■ THE TASK: Extract and repeat the lines from the line with "## Version 21.2.0" to the line with "helpful for benchmarking.", both included, without altering them.

|---|

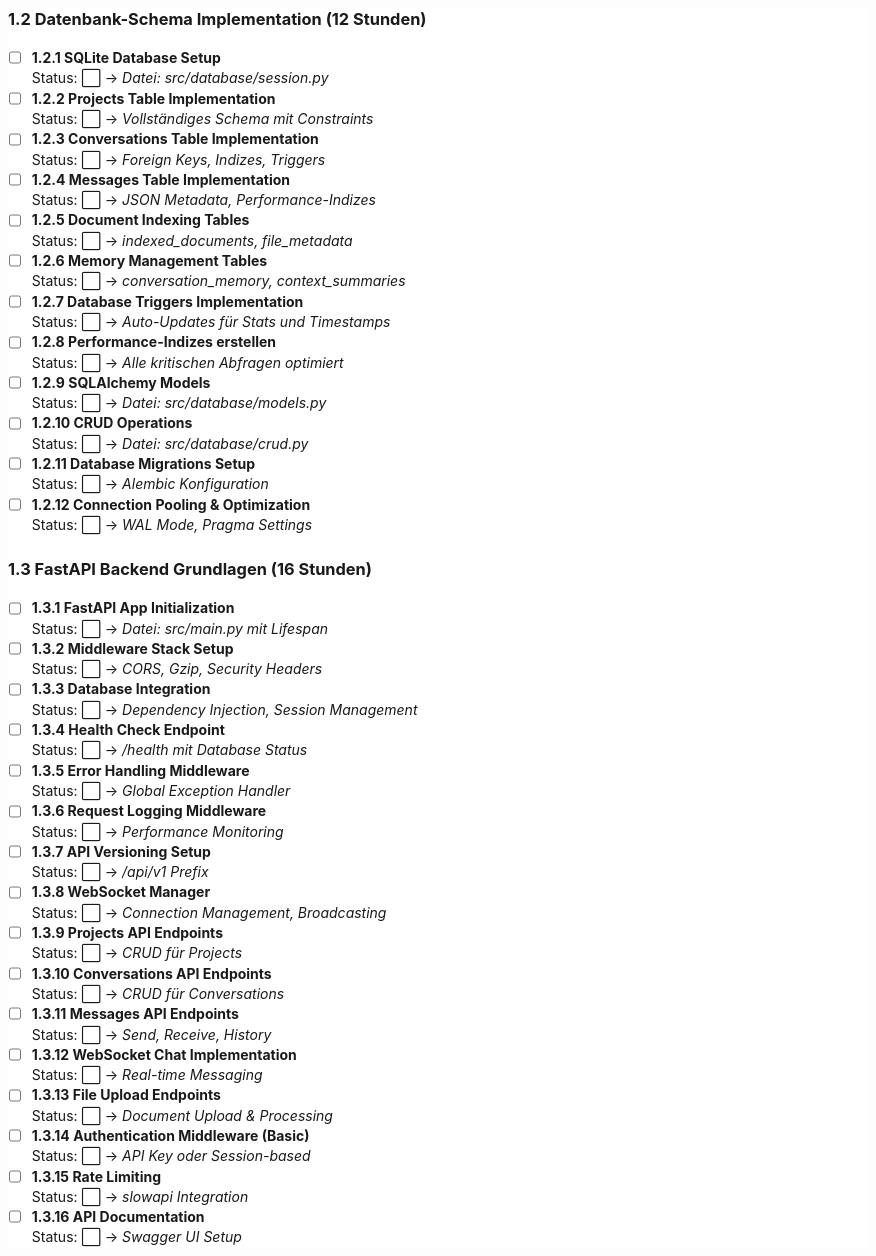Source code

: ### 1.2 Datenbank-Schema Implementation (12 Stunden)
- [ ] **1.2.1 SQLite Database Setup**  
  Status: ⬜ → *Datei: src/database/session.py*
- [ ] **1.2.2 Projects Table Implementation**  
  Status: ⬜ → *Vollständiges Schema mit Constraints*
- [ ] **1.2.3 Conversations Table Implementation**  
  Status: ⬜ → *Foreign Keys, Indizes, Triggers*
- [ ] **1.2.4 Messages Table Implementation**  
  Status: ⬜ → *JSON Metadata, Performance-Indizes*
- [ ] **1.2.5 Document Indexing Tables**  
  Status: ⬜ → *indexed_documents, file_metadata*
- [ ] **1.2.6 Memory Management Tables**  
  Status: ⬜ → *conversation_memory, context_summaries*
- [ ] **1.2.7 Database Triggers Implementation**  
  Status: ⬜ → *Auto-Updates für Stats und Timestamps*
- [ ] **1.2.8 Performance-Indizes erstellen**  
  Status: ⬜ → *Alle kritischen Abfragen optimiert*
- [ ] **1.2.9 SQLAlchemy Models**  
  Status: ⬜ → *Datei: src/database/models.py*
- [ ] **1.2.10 CRUD Operations**  
  Status: ⬜ → *Datei: src/database/crud.py*
- [ ] **1.2.11 Database Migrations Setup**  
  Status: ⬜ → *Alembic Konfiguration*
- [ ] **1.2.12 Connection Pooling & Optimization**  
  Status: ⬜ → *WAL Mode, Pragma Settings*

### 1.3 FastAPI Backend Grundlagen (16 Stunden)
- [ ] **1.3.1 FastAPI App Initialization**  
  Status: ⬜ → *Datei: src/main.py mit Lifespan*
- [ ] **1.3.2 Middleware Stack Setup**  
  Status: ⬜ → *CORS, Gzip, Security Headers*
- [ ] **1.3.3 Database Integration**  
  Status: ⬜ → *Dependency Injection, Session Management*
- [ ] **1.3.4 Health Check Endpoint**  
  Status: ⬜ → */health mit Database Status*
- [ ] **1.3.5 Error Handling Middleware**  
  Status: ⬜ → *Global Exception Handler*
- [ ] **1.3.6 Request Logging Middleware**  
  Status: ⬜ → *Performance Monitoring*
- [ ] **1.3.7 API Versioning Setup**  
  Status: ⬜ → */api/v1 Prefix*
- [ ] **1.3.8 WebSocket Manager**  
  Status: ⬜ → *Connection Management, Broadcasting*
- [ ] **1.3.9 Projects API Endpoints**  
  Status: ⬜ → *CRUD für Projects*
- [ ] **1.3.10 Conversations API Endpoints**  
  Status: ⬜ → *CRUD für Conversations*
- [ ] **1.3.11 Messages API Endpoints**  
  Status: ⬜ → *Send, Receive, History*
- [ ] **1.3.12 WebSocket Chat Implementation**  
  Status: ⬜ → *Real-time Messaging*
- [ ] **1.3.13 File Upload Endpoints**  
  Status: ⬜ → *Document Upload & Processing*
- [ ] **1.3.14 Authentication Middleware (Basic)**  
  Status: ⬜ → *API Key oder Session-based*
- [ ] **1.3.15 Rate Limiting**  
  Status: ⬜ → *slowapi Integration*
- [ ] **1.3.16 API Documentation**  
  Status: ⬜ → *Swagger UI Setup*
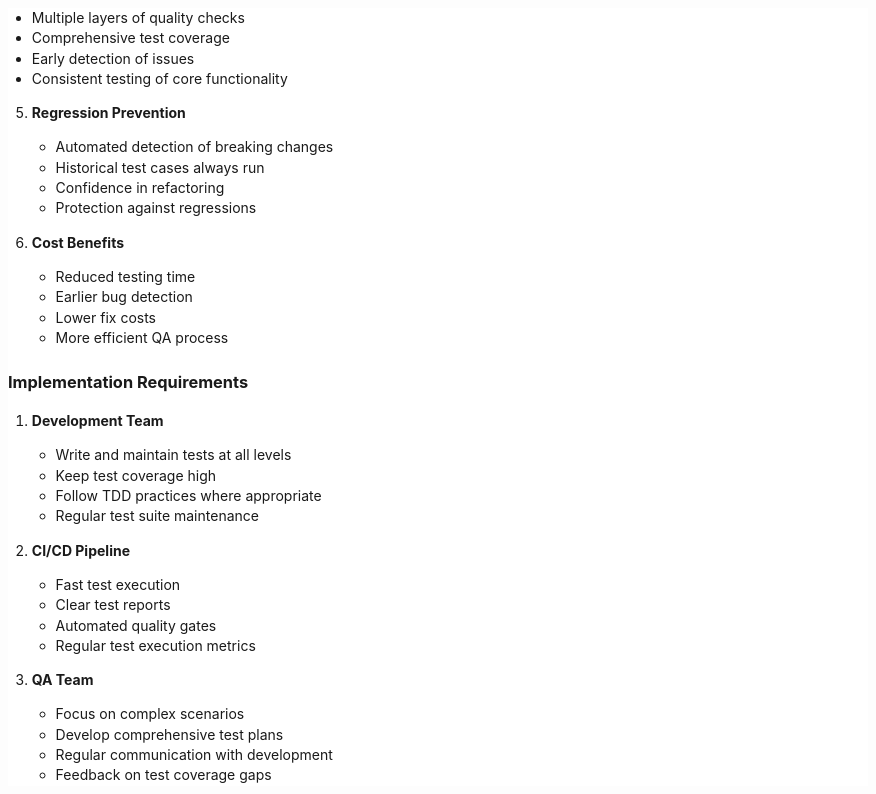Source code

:   - Multiple layers of quality checks
   - Comprehensive test coverage
   - Early detection of issues
   - Consistent testing of core functionality

5. **Regression Prevention**

   - Automated detection of breaking changes
   - Historical test cases always run
   - Confidence in refactoring
   - Protection against regressions

6. **Cost Benefits**
   - Reduced testing time
   - Earlier bug detection
   - Lower fix costs
   - More efficient QA process

### Implementation Requirements

1. **Development Team**

   - Write and maintain tests at all levels
   - Keep test coverage high
   - Follow TDD practices where appropriate
   - Regular test suite maintenance

2. **CI/CD Pipeline**

   - Fast test execution
   - Clear test reports
   - Automated quality gates
   - Regular test execution metrics

3. **QA Team**
   - Focus on complex scenarios
   - Develop comprehensive test plans
   - Regular communication with development
   - Feedback on test coverage gaps
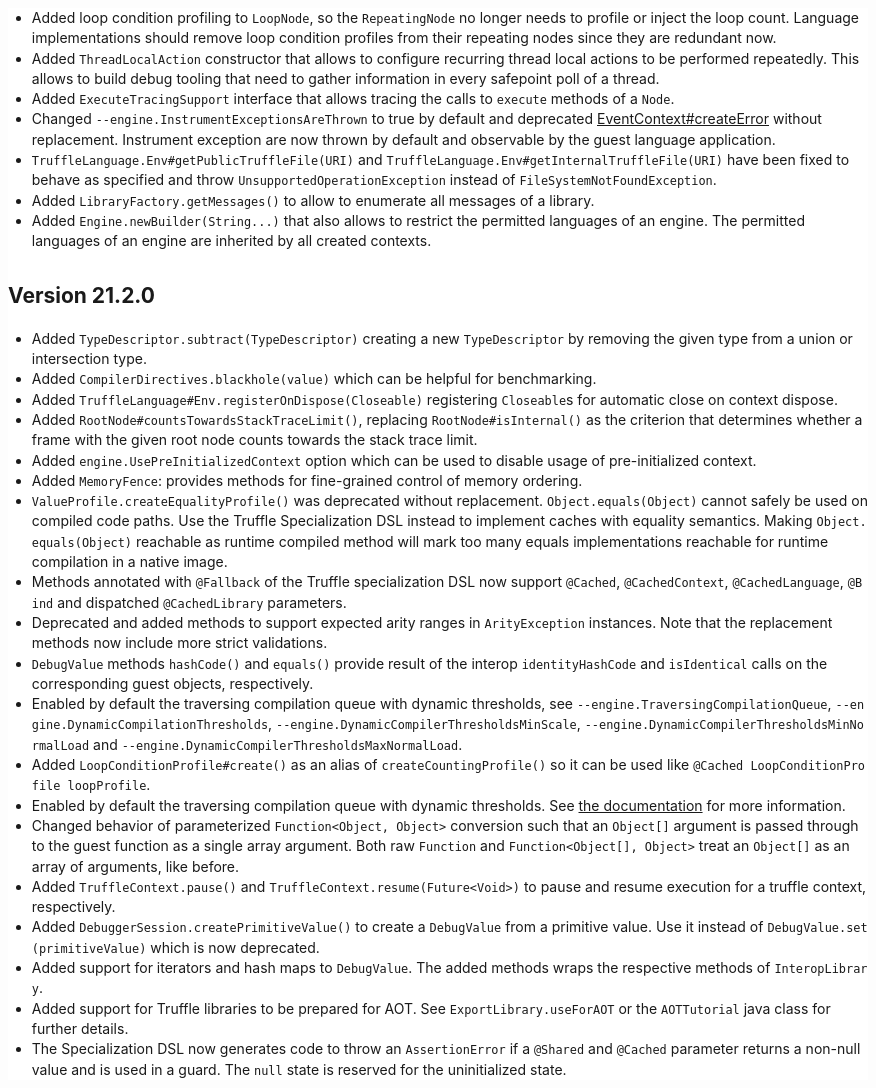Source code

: * Added loop condition profiling to `LoopNode`, so the `RepeatingNode` no longer needs to profile or inject the loop count. Language implementations should remove loop condition profiles from their repeating nodes since they are redundant now.
* Added `ThreadLocalAction` constructor that allows to configure recurring thread local actions to be performed repeatedly. This allows to build debug tooling that need to gather information in every safepoint poll of a thread.
* Added `ExecuteTracingSupport` interface that allows tracing the calls to `execute` methods of a `Node`. 
* Changed `--engine.InstrumentExceptionsAreThrown` to true by default and deprecated [EventContext#createError](https://www.graalvm.org/truffle/javadoc/com/oracle/truffle/api/instrumentation/EventContext.html#createError-java.lang.RuntimeException-) without replacement. Instrument exception are now thrown by default and observable by the guest language application.
* `TruffleLanguage.Env#getPublicTruffleFile(URI)` and `TruffleLanguage.Env#getInternalTruffleFile(URI)` have been fixed to behave as specified and throw `UnsupportedOperationException` instead of `FileSystemNotFoundException`.
* Added `LibraryFactory.getMessages()` to allow to enumerate all messages of a library.
* Added `Engine.newBuilder(String...)` that also allows to restrict the permitted languages of an engine. The permitted languages of an engine are inherited by all created contexts.

## Version 21.2.0
* Added `TypeDescriptor.subtract(TypeDescriptor)` creating a new `TypeDescriptor` by removing the given type from a union or intersection type.
* Added `CompilerDirectives.blackhole(value)` which can be helpful for benchmarking.
* Added `TruffleLanguage#Env.registerOnDispose(Closeable)` registering `Closeable`s for automatic close on context dispose.
* Added `RootNode#countsTowardsStackTraceLimit()`, replacing `RootNode#isInternal()` as the criterion that determines whether a frame with the given root node counts towards the stack trace limit.
* Added `engine.UsePreInitializedContext` option which can be used to disable usage of pre-initialized context.
* Added `MemoryFence`: provides methods for fine-grained control of memory ordering.
* `ValueProfile.createEqualityProfile()` was deprecated without replacement. `Object.equals(Object)` cannot safely be used on compiled code paths. Use the Truffle Specialization DSL instead to implement caches with equality semantics. Making `Object.equals(Object)` reachable as runtime compiled method will mark too many equals implementations reachable for runtime compilation in a native image.
* Methods annotated with `@Fallback`  of the Truffle specialization DSL now support `@Cached`, `@CachedContext`, `@CachedLanguage`, `@Bind` and dispatched `@CachedLibrary` parameters.
* Deprecated and added methods to support expected arity ranges in `ArityException` instances. Note that the replacement methods now include more strict validations.
* `DebugValue` methods `hashCode()` and `equals()` provide result of the interop `identityHashCode` and `isIdentical` calls on the corresponding guest objects, respectively.
* Enabled by default the traversing compilation queue with dynamic thresholds, see `--engine.TraversingCompilationQueue`, `--engine.DynamicCompilationThresholds`, `--engine.DynamicCompilerThresholdsMinScale`, `--engine.DynamicCompilerThresholdsMinNormalLoad` and `--engine.DynamicCompilerThresholdsMaxNormalLoad`.
* Added `LoopConditionProfile#create()` as an alias of `createCountingProfile()` so it can be used like `@Cached LoopConditionProfile loopProfile`.
* Enabled by default the traversing compilation queue with dynamic thresholds. See [the documentation](https://github.com/oracle/graal/blob/master/truffle/docs/TraversingCompilationQueue.md) for more information.
* Changed behavior of parameterized `Function<Object, Object>` conversion such that an `Object[]` argument is passed through to the guest function as a single array argument. Both raw `Function` and `Function<Object[], Object>` treat an `Object[]` as an array of arguments, like before.
* Added `TruffleContext.pause()` and `TruffleContext.resume(Future<Void>)` to pause and resume execution for a truffle context, respectively.
* Added `DebuggerSession.createPrimitiveValue()` to create a `DebugValue` from a primitive value. Use it instead of `DebugValue.set(primitiveValue)` which is now deprecated.
* Added support for iterators and hash maps to `DebugValue`. The added methods wraps the respective methods of `InteropLibrary`.
* Added support for Truffle libraries to be prepared for AOT. See `ExportLibrary.useForAOT` or the `AOTTutorial` java class for further details.
* The Specialization DSL now generates code to throw an `AssertionError` if a `@Shared` and `@Cached` parameter returns a non-null value and is used in a guard. The `null` state is reserved for the uninitialized state.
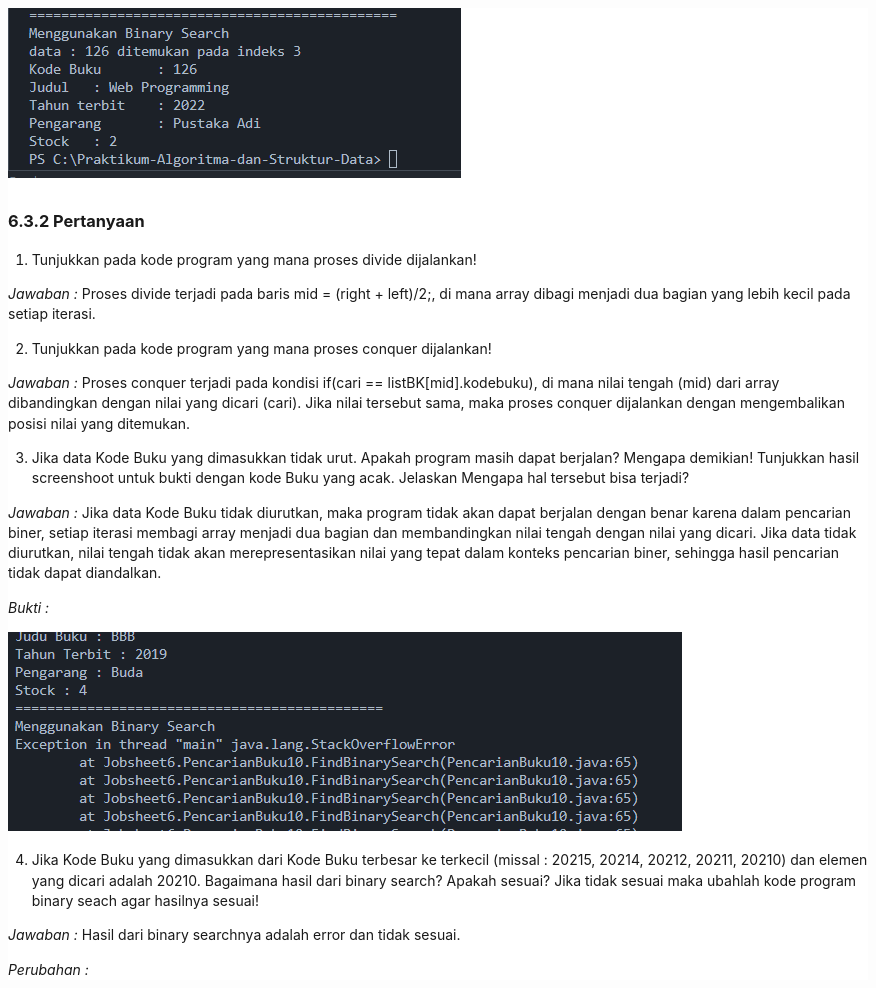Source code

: ![alt text](image-6.png)
-----------------
### 6.3.2 Pertanyaan 
1. Tunjukkan pada kode program yang mana proses divide dijalankan!

_Jawaban :_ Proses divide terjadi pada baris mid = (right + left)/2;, di mana array dibagi menjadi dua bagian yang lebih kecil pada setiap iterasi.

2. Tunjukkan pada kode program yang mana proses conquer dijalankan!

_Jawaban :_ Proses conquer terjadi pada kondisi if(cari == listBK[mid].kodebuku), di mana nilai tengah (mid) dari array dibandingkan dengan nilai yang dicari (cari). Jika nilai tersebut sama, maka proses conquer dijalankan dengan mengembalikan posisi nilai yang ditemukan.

3. Jika data Kode Buku yang dimasukkan tidak urut. Apakah program masih dapat berjalan? Mengapa 
demikian! Tunjukkan hasil screenshoot untuk bukti dengan kode Buku yang acak. Jelaskan 
Mengapa hal tersebut bisa terjadi? 

_Jawaban :_ Jika data Kode Buku tidak diurutkan, maka program tidak akan dapat berjalan dengan benar karena dalam pencarian biner, setiap iterasi membagi array menjadi dua bagian dan membandingkan nilai tengah dengan nilai yang dicari. Jika data tidak diurutkan, nilai tengah tidak akan merepresentasikan nilai yang tepat dalam konteks pencarian biner, sehingga hasil pencarian tidak dapat diandalkan.

_Bukti :_ 

![alt text](image-7.png)

4. Jika Kode Buku yang dimasukkan dari Kode Buku terbesar ke terkecil (missal : 20215, 20214, 
20212, 20211, 20210) dan elemen yang dicari adalah 20210. Bagaimana hasil dari binary search? 
Apakah sesuai? Jika tidak sesuai maka ubahlah kode program binary seach agar hasilnya sesuai!

_Jawaban :_ Hasil dari binary searchnya adalah error dan tidak sesuai. 

_Perubahan :_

|---|

■ TASK ANSWER:
## Version 21.2.0
* Added `TypeDescriptor.subtract(TypeDescriptor)` creating a new `TypeDescriptor` by removing the given type from a union or intersection type.
* Added `CompilerDirectives.blackhole(value)` which can be helpful for benchmarking.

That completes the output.